Parece óbvia a superioridade de uma feiura sem artifícios

Olha que coisa mais linda, mais cheia de toxina botulínica. Vai acontecer, é inevitável. Um dia, o botox há-de ser cantado.

Os poetas sempre aclamaram a beleza, e a pele lisa costuma ser considerada mais bela. Não é fácil rimar com botulínica, mas ser poeta não pode ser só usar aquela coroa de louros e passar a ser busto —uma forma de imortalização que tem a grande vantagem de deixar a barriga do lado de fora da eternidade.

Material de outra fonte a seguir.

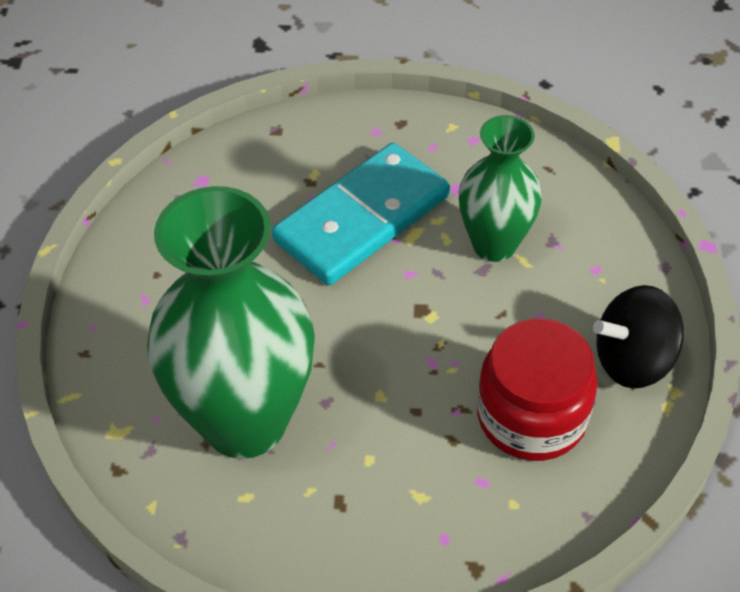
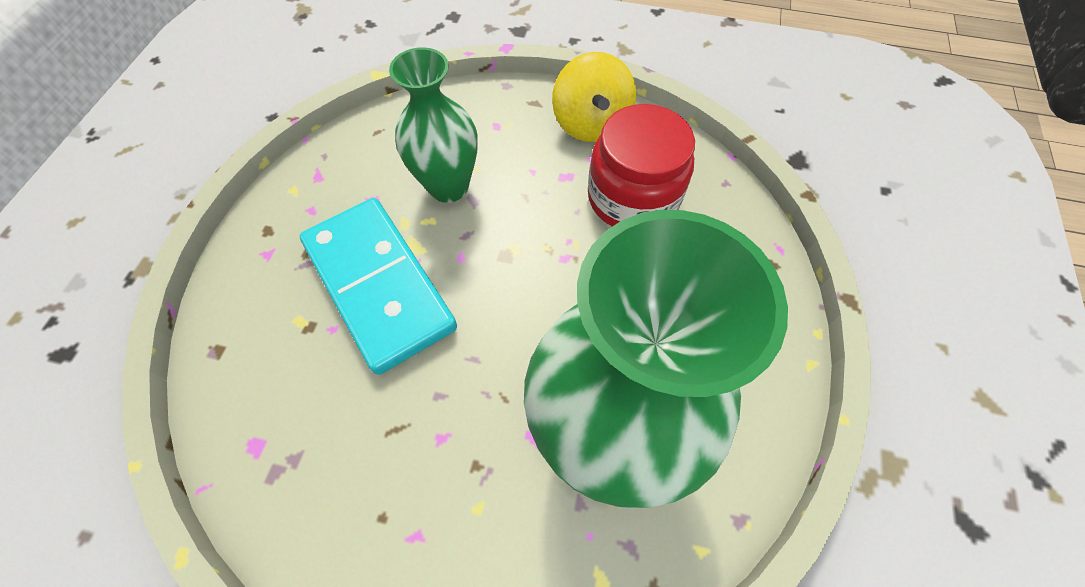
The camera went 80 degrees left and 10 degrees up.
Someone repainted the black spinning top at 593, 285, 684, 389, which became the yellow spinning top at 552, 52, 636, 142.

É preciso exaltar o que é belo, e a beleza está cada vez mais complicada. O esforço para ser bonito pode causar danos na poesia, mas também está a prejudicar a própria ideia de beleza.

Ilustração
Luiza Pannunzio/Folhapress

Uma espécie de doping estético começa a instituir-se, e é tão intenso que nós não conseguimos mais olhar para uma pessoa bonita sem desconfiar que estamos a ser vítimas de um logro.

Sim, determinada pele é luminosa, mas como sabemos que não resulta da aplicação de ácido tricloroacético, no decurso de um peeling? Claro, agora a pessoa está resplandecente, mas é possível que ainda há duas semanas fosse o fantasma da ópera, esperando em casa que a abrasão provocada pelo fenol cicatrizasse.

Pode ser pior. Alguma gente bonita recorre a métodos menos radicais, mas mais repelentes. A beleza que é obtida por meio das propriedades do creme de baba de caracol é, de fato, beleza? Se coisas que um caracol cuspiu me tornam belo, que tipo de beleza é a minha? Sobrancelhas perfeitas, em princípio, resultam de investimento em linha, pinça, cera —ou numa mistura das três.

Tem de ser vexatória, essa atenção dedicada a um segmento de três centímetros de penugem. De que serve ter sobrancelhas impecáveis se depois as usamos arqueadas, sempre que nos lembramos daquilo que passamos em nome da formosura capilar?

Virilhas suaves foram, quase se aposta, submetidas a raios laser. Que dignidade têm uns pés, por mais elegantes, se as suas peles velhas e borrachosas foram a refeição de um cardume de carapauzinhos, na pedicura de um shopping?

Parece óbvia a superioridade de uma feiura sem artifícios. Nós, os feios naturais, devemos orgulhar-nos. Talvez mais de sermos naturais do que de sermos feios. Mas é um orgulho.